Wir können uns dann fragen, ob wir wirklich bereit sind, Teile unseres Lebens für die Anerkennung und Zuneigung von anderen Menschen zu verkaufen. Ist das wirklich ein fairer Handel? Schließlich geht es um unser eigenes Leben, für das wir selbst die unmittelbare Verantwortung tragen. Und wir selber haben alle Folgen zu tragen, wenn dieses Leben misslingt oder zumindest in wichtigen Teilen freudlos und unerfüllt bleibt.

Wir sind unseren Eltern und allen anderen Vorbildern und Leitfiguren nicht zu einer bestimmten Lebensführung verpflichtet. Sie haben ihr Leben, das sie in ihrer Verantwortung führen und wir haben für unser Leben die Berufung, etwas ganz Neues zu erschaffen. Dieser neue Entwurf wird sich immer auch an Elementen orientieren, die andere schon voher gelebt haben, aber er soll und muss unsere eigene ganz individuelle Handschrift tragen und unsere eigene ganz individuelle Form finden. 

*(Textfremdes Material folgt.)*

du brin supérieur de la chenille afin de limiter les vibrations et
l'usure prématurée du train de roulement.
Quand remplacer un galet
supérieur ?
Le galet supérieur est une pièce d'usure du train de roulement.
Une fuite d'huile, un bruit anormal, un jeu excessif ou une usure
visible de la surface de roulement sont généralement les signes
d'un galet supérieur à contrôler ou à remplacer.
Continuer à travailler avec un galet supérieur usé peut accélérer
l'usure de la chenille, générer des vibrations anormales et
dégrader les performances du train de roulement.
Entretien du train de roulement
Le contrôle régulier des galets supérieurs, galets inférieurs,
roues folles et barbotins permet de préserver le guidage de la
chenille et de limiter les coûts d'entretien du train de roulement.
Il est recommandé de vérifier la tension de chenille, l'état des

Wenn wir uns selber vergegenwärtigen, was wir eigentlich von unseren Kindern erwarten, ist es nicht, dass sie unsere ungelebten Ambitionen ausführen, sondern dass sie das leben, was ihren inneren Anlagen und ihrem eigenen Wesen entspricht, dass sie das leben, was sie selbst glücklich macht. Als Eltern wollen wir für unsere Kinder nur dieses: ihr ganz eigenes Glück. Und wir wünschen uns sehnlich, dass sie frei seien von allen Ambitionen, die wir möglicherweise unbewusst auf sie übertragen haben könnten.

Also können wir hier und jetzt anfangen, uns vom Ballast der Erwartungen zu befreien und alle aus Anpassung übernommenen Ambitionen fallenzulassen. Dann werden unsere Bestrebungen von luftigen und flüchtigen Gebilden zu klaren Richtlinien unseres Lebens, getragen und geleitet von einem kraftvollen Willen.